- Information provided
○ ○ ○ ○ ○ ○ ○

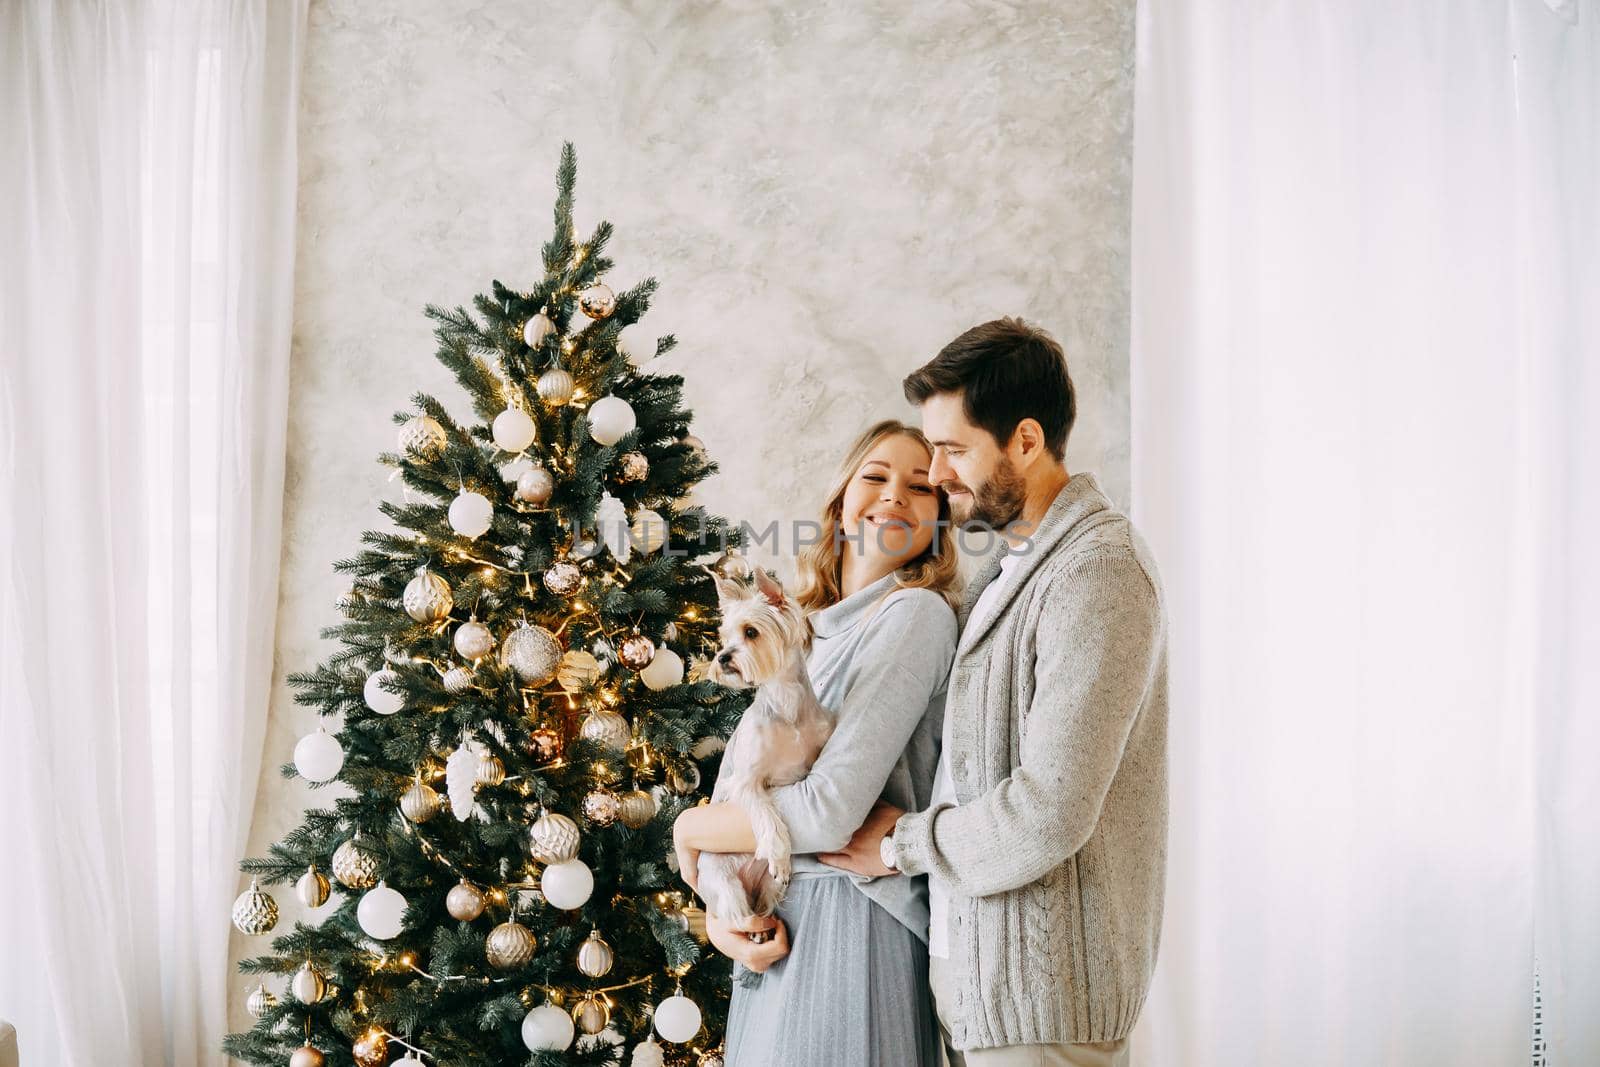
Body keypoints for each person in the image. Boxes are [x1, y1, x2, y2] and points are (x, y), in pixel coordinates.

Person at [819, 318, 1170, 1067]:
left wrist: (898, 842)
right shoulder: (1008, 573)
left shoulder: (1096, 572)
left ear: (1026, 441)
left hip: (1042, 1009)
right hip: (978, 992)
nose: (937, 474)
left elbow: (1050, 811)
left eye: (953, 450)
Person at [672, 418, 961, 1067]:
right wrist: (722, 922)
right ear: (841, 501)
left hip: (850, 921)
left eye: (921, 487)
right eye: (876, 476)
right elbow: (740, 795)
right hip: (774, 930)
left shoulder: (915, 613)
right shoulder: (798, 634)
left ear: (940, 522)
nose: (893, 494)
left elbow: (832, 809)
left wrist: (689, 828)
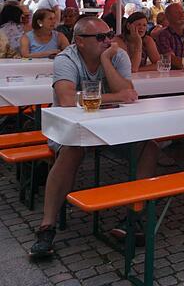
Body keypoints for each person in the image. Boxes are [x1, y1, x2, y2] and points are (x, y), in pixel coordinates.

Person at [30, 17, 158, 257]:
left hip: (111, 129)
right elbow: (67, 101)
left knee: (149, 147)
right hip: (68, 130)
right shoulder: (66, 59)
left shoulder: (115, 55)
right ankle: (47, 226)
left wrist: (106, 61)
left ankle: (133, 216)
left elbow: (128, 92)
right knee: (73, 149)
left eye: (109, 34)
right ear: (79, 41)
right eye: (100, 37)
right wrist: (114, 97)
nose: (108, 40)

○ ○ ○ ○ ○ ○ ○

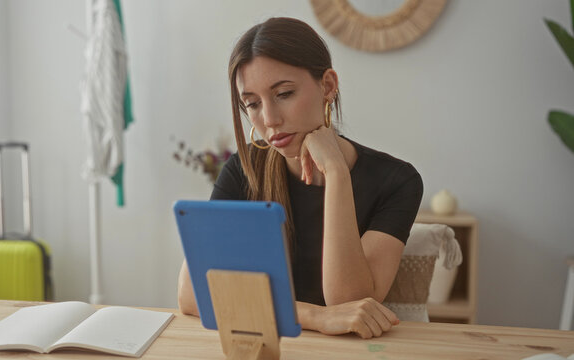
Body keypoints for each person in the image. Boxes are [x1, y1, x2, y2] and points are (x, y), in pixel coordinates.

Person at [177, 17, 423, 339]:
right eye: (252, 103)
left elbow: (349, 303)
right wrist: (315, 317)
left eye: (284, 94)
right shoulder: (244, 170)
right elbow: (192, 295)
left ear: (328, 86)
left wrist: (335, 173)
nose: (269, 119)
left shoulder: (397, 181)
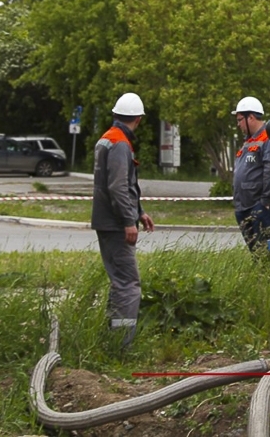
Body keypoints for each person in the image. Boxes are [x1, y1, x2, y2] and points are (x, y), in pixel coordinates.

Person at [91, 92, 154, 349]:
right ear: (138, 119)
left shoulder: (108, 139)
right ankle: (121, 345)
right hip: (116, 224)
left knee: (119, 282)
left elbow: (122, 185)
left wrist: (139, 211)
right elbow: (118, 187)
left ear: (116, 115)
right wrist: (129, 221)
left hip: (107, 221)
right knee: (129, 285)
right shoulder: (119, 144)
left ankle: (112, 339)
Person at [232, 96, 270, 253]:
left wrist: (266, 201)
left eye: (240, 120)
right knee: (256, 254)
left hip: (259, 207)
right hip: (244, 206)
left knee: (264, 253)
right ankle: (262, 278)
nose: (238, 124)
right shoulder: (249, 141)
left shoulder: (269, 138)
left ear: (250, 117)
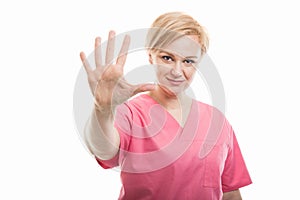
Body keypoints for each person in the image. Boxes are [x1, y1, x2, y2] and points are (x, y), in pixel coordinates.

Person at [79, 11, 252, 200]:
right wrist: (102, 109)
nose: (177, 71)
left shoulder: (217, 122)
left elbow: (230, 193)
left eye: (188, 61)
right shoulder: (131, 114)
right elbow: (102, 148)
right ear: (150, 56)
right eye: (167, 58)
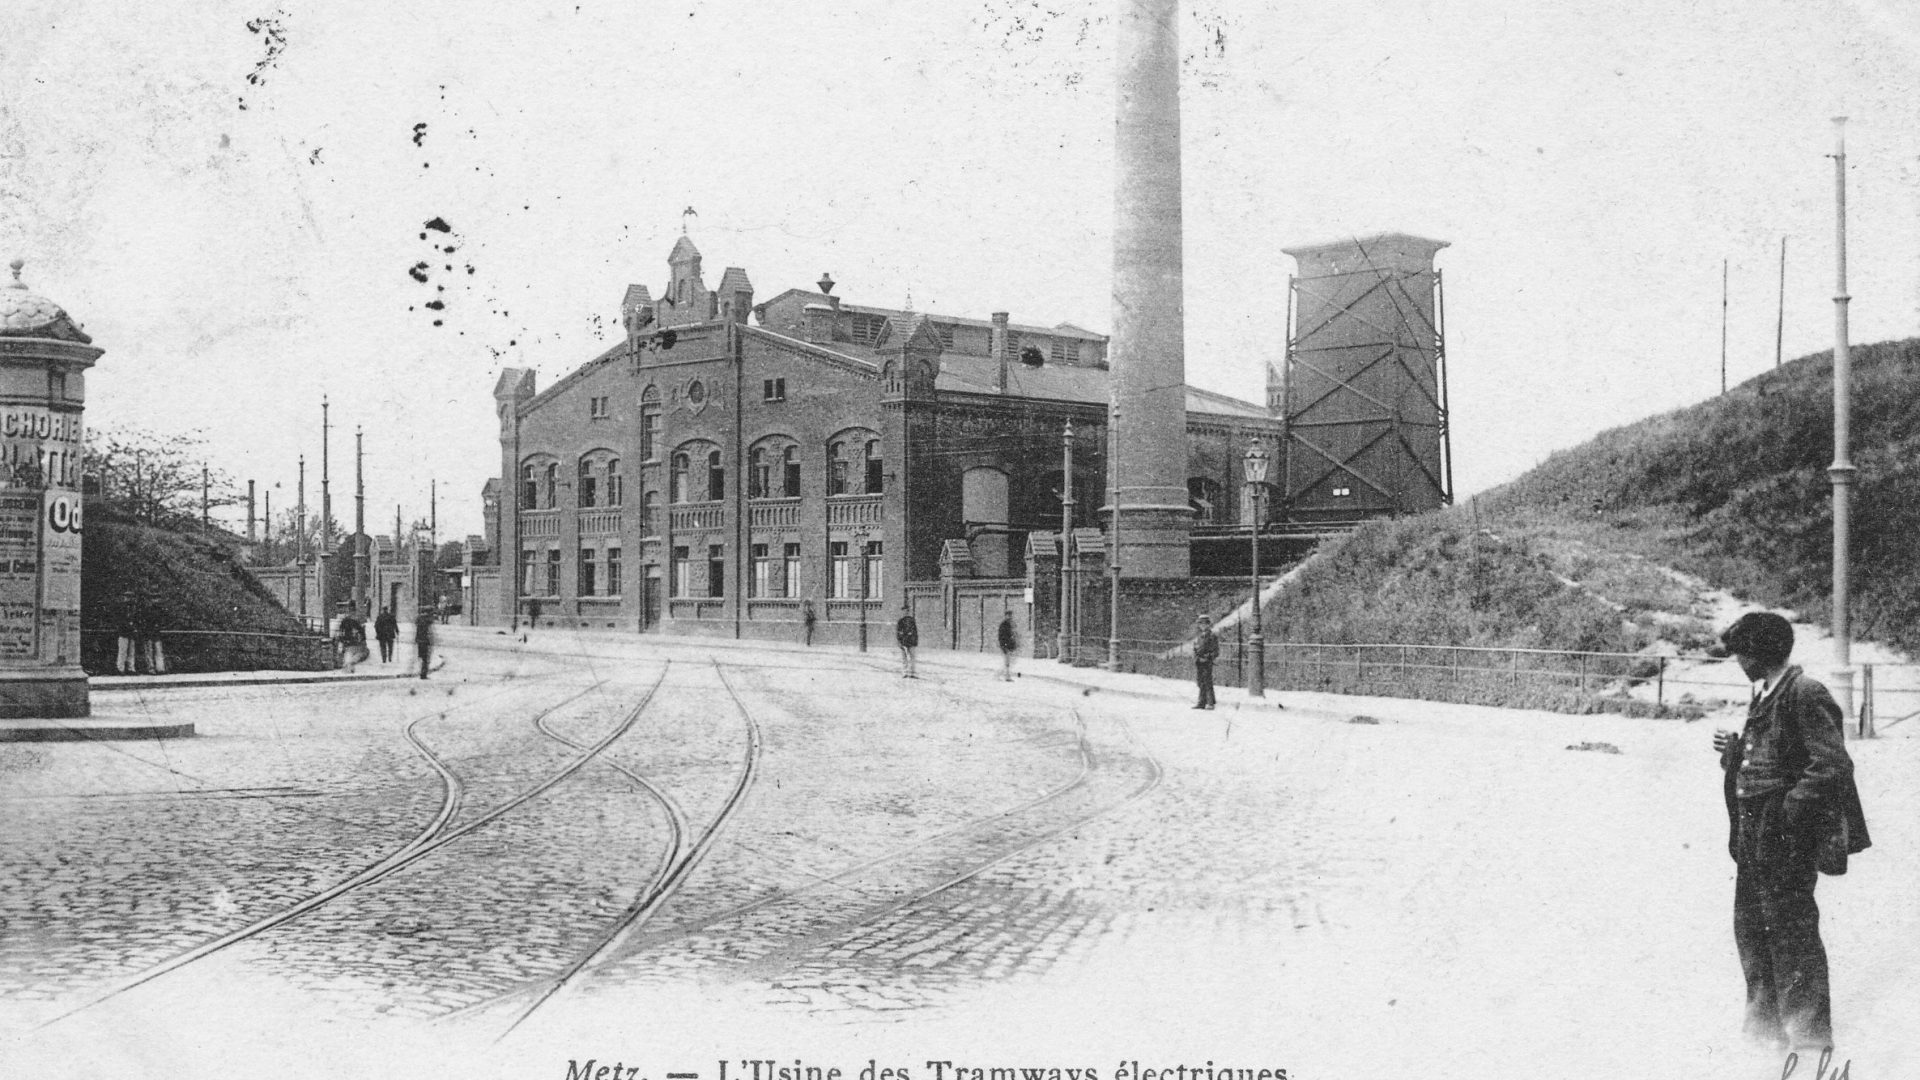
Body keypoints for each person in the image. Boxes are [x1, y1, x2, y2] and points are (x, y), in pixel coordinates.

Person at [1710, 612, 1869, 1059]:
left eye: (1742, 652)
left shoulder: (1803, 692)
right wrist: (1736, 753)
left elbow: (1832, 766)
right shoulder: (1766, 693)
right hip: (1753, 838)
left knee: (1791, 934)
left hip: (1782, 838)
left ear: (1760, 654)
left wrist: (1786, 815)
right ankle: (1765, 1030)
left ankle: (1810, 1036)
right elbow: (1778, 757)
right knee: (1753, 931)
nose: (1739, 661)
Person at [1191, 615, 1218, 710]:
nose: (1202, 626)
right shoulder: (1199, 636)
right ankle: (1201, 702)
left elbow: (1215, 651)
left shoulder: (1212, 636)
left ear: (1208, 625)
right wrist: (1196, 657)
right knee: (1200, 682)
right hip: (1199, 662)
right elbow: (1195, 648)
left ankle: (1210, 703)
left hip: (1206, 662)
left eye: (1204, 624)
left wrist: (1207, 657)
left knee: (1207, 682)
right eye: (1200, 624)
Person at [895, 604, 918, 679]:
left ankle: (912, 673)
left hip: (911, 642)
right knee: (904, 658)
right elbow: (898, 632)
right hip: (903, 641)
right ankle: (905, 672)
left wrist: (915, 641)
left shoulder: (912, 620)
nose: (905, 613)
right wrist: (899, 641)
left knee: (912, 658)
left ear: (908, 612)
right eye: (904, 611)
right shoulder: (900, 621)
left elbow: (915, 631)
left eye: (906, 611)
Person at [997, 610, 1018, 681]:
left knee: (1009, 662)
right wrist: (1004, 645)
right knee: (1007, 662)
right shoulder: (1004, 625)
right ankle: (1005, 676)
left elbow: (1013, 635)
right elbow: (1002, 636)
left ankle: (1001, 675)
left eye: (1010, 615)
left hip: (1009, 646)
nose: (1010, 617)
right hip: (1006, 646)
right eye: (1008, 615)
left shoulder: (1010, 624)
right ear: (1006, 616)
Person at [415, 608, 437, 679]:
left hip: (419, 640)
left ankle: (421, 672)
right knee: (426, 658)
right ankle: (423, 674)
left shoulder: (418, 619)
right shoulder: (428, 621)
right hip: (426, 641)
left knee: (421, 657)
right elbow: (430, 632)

○ ○ ○ ○ ○ ○ ○

- Problem requirements
In your answer, include only the lines above starting at the line that holds "left hip: (111, 129)" and ending at the line that holds "nose: (108, 40)", copied exactly.

- Problem solution
left hip: (111, 129)
right elbow: (67, 101)
left knee: (149, 147)
right hip: (68, 130)
right shoulder: (66, 59)
left shoulder: (115, 55)
right ankle: (47, 226)
left wrist: (106, 61)
left ankle: (133, 216)
left elbow: (128, 92)
right knee: (73, 149)
left eye: (109, 34)
right ear: (79, 41)
right eye: (100, 37)
right wrist: (114, 97)
nose: (108, 40)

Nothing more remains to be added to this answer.